* _EXCERPT TO READ_:
Between the Keys and the Cosmos
Prelude: A Child at the Piano
When Armando Anthony Corea first sat down at the piano, he was four years old, and the instrument had been set before him by his father, a Boston trumpeter who led a Dixieland band in the 1930s and 1940s. That domestic scene—an Italian-American household in Chelsea, Massachusetts, alive with the sound of bebop records and a working musician’s horn—holds, in miniature, the two forces that would govern Corea’s long life. One was music, absorbed so early and so completely that it became indistinguishable from breath. The other was the restless human hunger to understand, to communicate, to make the inner life legible to the world. Corea would spend nearly eight decades pursuing both, and at a particular juncture, the second hunger led him to the writings of L. Ron Hubbard, the founder of Scientology.

* _CHECK YOUR UNDERSTANDING_:
A – In the passage on Corea's childhood, what instrument did his father play?
B – From the passage on Corea's childhood, write out word for word the part that begins at the words "Between the Keys" and stops after "founder of Scientology.".

* _SUPPLIED RECORDS_:

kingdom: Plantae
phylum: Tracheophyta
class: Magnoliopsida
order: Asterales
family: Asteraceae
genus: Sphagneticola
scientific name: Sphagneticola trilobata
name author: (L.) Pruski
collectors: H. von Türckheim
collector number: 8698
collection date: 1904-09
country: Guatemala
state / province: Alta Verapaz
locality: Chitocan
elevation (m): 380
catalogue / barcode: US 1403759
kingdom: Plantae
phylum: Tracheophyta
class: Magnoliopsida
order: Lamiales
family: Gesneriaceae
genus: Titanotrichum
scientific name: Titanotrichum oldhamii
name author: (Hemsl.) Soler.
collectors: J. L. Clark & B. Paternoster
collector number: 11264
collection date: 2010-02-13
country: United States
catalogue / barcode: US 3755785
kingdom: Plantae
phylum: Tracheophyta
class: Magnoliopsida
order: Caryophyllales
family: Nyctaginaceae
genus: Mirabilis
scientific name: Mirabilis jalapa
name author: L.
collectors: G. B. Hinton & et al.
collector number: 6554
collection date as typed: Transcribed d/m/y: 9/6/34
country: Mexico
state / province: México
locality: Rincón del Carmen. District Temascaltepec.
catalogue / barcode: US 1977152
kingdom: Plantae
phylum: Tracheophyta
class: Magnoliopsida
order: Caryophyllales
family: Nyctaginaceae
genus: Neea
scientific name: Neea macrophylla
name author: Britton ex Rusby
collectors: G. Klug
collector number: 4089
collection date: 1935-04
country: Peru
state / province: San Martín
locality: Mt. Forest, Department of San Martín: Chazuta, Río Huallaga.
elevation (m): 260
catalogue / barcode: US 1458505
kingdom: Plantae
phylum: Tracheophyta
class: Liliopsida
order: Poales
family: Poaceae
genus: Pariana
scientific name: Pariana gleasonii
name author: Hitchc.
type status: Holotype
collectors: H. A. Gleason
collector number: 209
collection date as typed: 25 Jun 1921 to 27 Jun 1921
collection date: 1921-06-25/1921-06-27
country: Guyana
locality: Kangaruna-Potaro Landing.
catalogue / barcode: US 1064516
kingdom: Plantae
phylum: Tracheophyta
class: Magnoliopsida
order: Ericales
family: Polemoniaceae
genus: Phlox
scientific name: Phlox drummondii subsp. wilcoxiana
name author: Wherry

* _ANSWERS BY ITEM NUMBER_:
A – The trumpet.

B –
Between the Keys and the Cosmos
Prelude: A Child at the Piano
When Armando Anthony Corea first sat down at the piano, he was four years old, and the instrument had been set before him by his father, a Boston trumpeter who led a Dixieland band in the 1930s and 1940s. That domestic scene—an Italian-American household in Chelsea, Massachusetts, alive with the sound of bebop records and a working musician’s horn—holds, in miniature, the two forces that would govern Corea’s long life. One was music, absorbed so early and so completely that it became indistinguishable from breath. The other was the restless human hunger to understand, to communicate, to make the inner life legible to the world. Corea would spend nearly eight decades pursuing both, and at a particular juncture, the second hunger led him to the writings of L. Ron Hubbard, the founder of Scientology.